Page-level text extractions
--- START ---
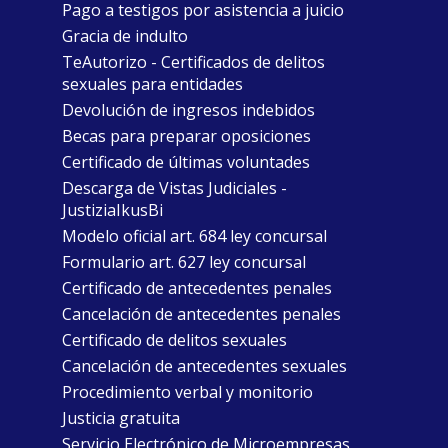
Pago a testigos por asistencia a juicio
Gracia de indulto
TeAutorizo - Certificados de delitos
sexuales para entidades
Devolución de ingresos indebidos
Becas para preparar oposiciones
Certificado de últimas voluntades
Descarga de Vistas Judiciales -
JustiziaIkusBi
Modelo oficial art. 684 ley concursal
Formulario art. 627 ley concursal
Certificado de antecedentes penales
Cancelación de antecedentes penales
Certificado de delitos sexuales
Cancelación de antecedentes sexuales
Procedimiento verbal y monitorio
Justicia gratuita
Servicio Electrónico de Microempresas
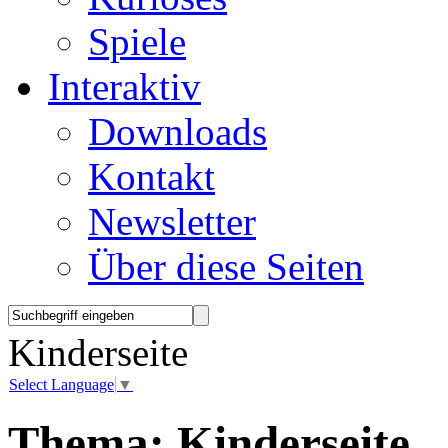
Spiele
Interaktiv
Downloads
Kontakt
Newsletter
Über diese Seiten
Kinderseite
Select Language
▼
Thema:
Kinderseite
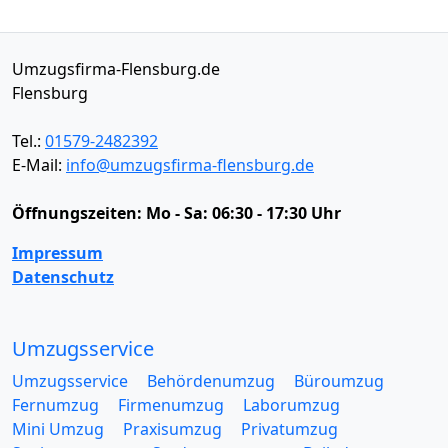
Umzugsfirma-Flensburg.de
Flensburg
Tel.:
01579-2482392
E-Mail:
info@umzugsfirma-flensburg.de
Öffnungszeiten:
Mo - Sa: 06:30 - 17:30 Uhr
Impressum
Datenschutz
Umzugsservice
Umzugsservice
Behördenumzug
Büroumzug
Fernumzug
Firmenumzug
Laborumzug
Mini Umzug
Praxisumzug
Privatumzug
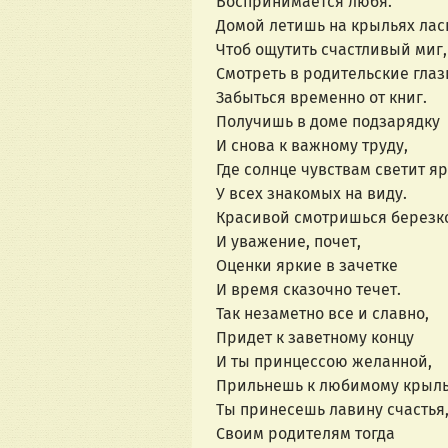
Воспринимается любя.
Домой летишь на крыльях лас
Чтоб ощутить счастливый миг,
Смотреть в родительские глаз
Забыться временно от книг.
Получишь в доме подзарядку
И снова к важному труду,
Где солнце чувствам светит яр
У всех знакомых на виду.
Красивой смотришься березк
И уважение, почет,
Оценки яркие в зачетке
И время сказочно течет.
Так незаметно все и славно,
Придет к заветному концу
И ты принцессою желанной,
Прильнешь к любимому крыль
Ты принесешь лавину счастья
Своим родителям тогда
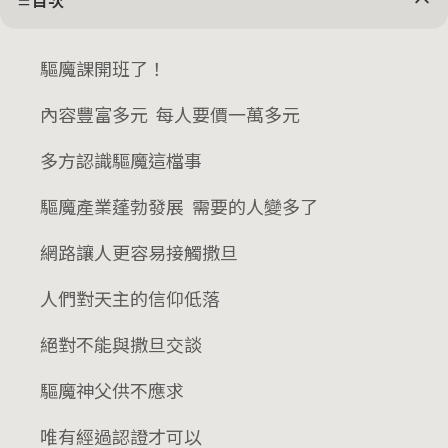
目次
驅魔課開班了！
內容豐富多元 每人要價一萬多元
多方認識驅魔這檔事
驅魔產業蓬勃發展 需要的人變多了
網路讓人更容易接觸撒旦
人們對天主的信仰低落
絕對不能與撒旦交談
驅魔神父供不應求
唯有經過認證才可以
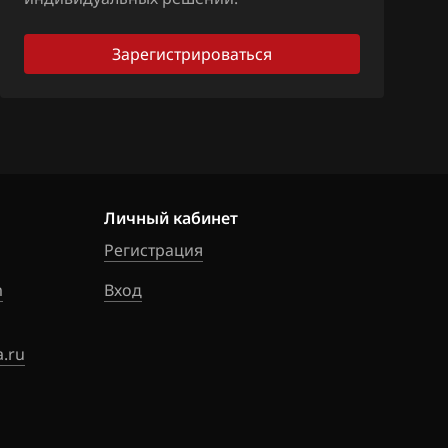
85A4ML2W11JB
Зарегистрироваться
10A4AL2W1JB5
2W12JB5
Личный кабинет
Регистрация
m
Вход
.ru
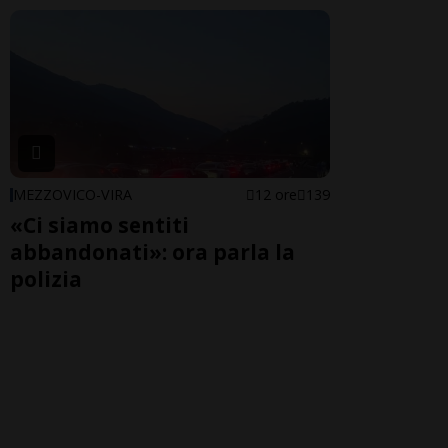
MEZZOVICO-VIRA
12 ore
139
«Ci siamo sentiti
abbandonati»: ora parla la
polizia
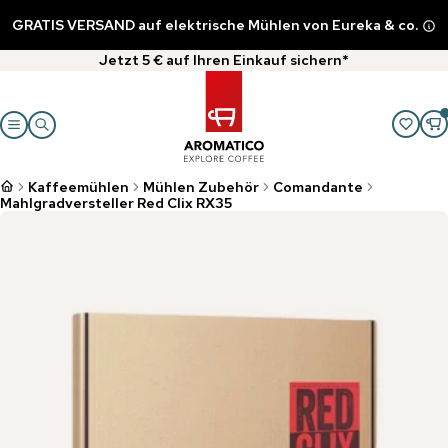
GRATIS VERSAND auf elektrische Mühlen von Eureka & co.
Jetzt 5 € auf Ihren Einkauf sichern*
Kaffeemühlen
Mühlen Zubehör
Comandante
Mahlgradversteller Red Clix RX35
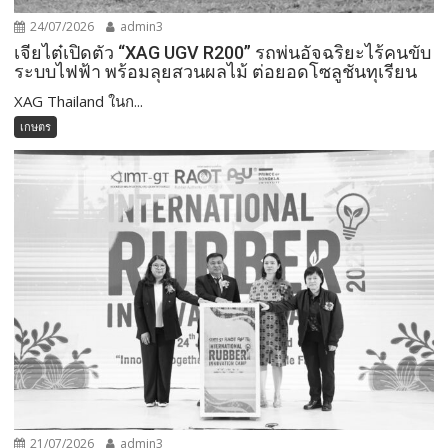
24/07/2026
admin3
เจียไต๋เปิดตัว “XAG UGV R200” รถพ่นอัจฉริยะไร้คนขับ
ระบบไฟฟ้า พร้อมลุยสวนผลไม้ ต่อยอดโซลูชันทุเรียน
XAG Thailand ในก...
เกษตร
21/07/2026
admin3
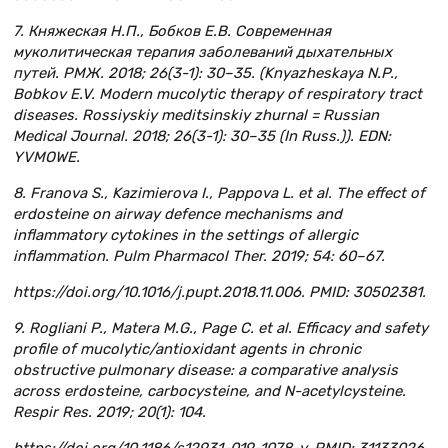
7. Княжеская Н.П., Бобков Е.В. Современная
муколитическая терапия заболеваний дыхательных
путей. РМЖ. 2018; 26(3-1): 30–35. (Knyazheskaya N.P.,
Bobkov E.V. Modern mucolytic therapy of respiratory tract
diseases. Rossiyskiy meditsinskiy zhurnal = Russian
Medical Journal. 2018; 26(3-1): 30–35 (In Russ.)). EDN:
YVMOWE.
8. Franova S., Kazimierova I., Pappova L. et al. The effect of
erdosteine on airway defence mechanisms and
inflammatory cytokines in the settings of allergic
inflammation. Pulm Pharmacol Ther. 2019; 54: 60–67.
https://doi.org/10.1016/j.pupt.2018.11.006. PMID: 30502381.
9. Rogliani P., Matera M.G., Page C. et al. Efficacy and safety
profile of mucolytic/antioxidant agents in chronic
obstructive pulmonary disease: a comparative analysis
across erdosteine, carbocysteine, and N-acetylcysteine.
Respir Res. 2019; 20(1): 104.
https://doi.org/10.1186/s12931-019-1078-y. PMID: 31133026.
--- END ---
▶ [Problem to work on]
Would you copy every entry exactly as it stands, leaving out the pictures?

▶ [Expected answer]
Pago a testigos por asistencia a juicio
Gracia de indulto
TeAutorizo - Certificados de delitos
sexuales para entidades
Devolución de ingresos indebidos
Becas para preparar oposiciones
Certificado de últimas voluntades
Descarga de Vistas Judiciales -
JustiziaIkusBi
Modelo oficial art. 684 ley concursal
Formulario art. 627 ley concursal
Certificado de antecedentes penales
Cancelación de antecedentes penales
Certificado de delitos sexuales
Cancelación de antecedentes sexuales
Procedimiento verbal y monitorio
Justicia gratuita
Servicio Electrónico de Microempresas
Spiele
Interaktiv
Downloads
Kontakt
Newsletter
Über diese Seiten
Kinderseite
Select Language
▼
Thema:
Kinderseite
Umzugsfirma-Flensburg.de
Flensburg
Tel.:
01579-2482392
E-Mail:
info@umzugsfirma-flensburg.de
Öffnungszeiten:
Mo - Sa: 06:30 - 17:30 Uhr
Impressum
Datenschutz
Umzugsservice
Umzugsservice
Behördenumzug
Büroumzug
Fernumzug
Firmenumzug
Laborumzug
Mini Umzug
Praxisumzug
Privatumzug
Воспринимается любя.
Домой летишь на крыльях лас
Чтоб ощутить счастливый миг,
Смотреть в родительские глаз
Забыться временно от книг.
Получишь в доме подзарядку
И снова к важному труду,
Где солнце чувствам светит яр
У всех знакомых на виду.
Красивой смотришься березк
И уважение, почет,
Оценки яркие в зачетке
И время сказочно течет.
Так незаметно все и славно,
Придет к заветному концу
И ты принцессою желанной,
Прильнешь к любимому крыль
Ты принесешь лавину счастья
Своим родителям тогда
目次
驅魔課開班了！
內容豐富多元 每人要價一萬多元
多方認識驅魔這檔事
驅魔產業蓬勃發展 需要的人變多了
網路讓人更容易接觸撒旦
人們對天主的信仰低落
絕對不能與撒旦交談
驅魔神父供不應求
唯有經過認證才可以
85A4ML2W11JB
Зарегистрироваться
10A4AL2W1JB5
2W12JB5
Личный кабинет
Регистрация
m
Вход
.ru
MEZZOVICO-VIRA
12 ore
139
«Ci siamo sentiti
abbandonati»: ora parla la
polizia
GRATIS VERSAND auf elektrische Mühlen von Eureka & co.
Jetzt 5 € auf Ihren Einkauf sichern*
Kaffeemühlen
Mühlen Zubehör
Comandante
Mahlgradversteller Red Clix RX35
24/07/2026
admin3
เจียไต๋เปิดตัว “XAG UGV R200” รถพ่นอัจฉริยะไร้คนขับ
ระบบไฟฟ้า พร้อมลุยสวนผลไม้ ต่อยอดโซลูชันทุเรียน
XAG Thailand ในก...
เกษตร
21/07/2026
admin3
7. Княжеская Н.П., Бобков Е.В. Современная
муколитическая терапия заболеваний дыхательных
путей. РМЖ. 2018; 26(3-1): 30–35. (Knyazheskaya N.P.,
Bobkov E.V. Modern mucolytic therapy of respiratory tract
diseases. Rossiyskiy meditsinskiy zhurnal = Russian
Medical Journal. 2018; 26(3-1): 30–35 (In Russ.)). EDN:
YVMOWE.
8. Franova S., Kazimierova I., Pappova L. et al. The effect of
erdosteine on airway defence mechanisms and
inflammatory cytokines in the settings of allergic
inflammation. Pulm Pharmacol Ther. 2019; 54: 60–67.
https://doi.org/10.1016/j.pupt.2018.11.006. PMID: 30502381.
9. Rogliani P., Matera M.G., Page C. et al. Efficacy and safety
profile of mucolytic/antioxidant agents in chronic
obstructive pulmonary disease: a comparative analysis
across erdosteine, carbocysteine, and N-acetylcysteine.
Respir Res. 2019; 20(1): 104.
https://doi.org/10.1186/s12931-019-1078-y. PMID: 31133026.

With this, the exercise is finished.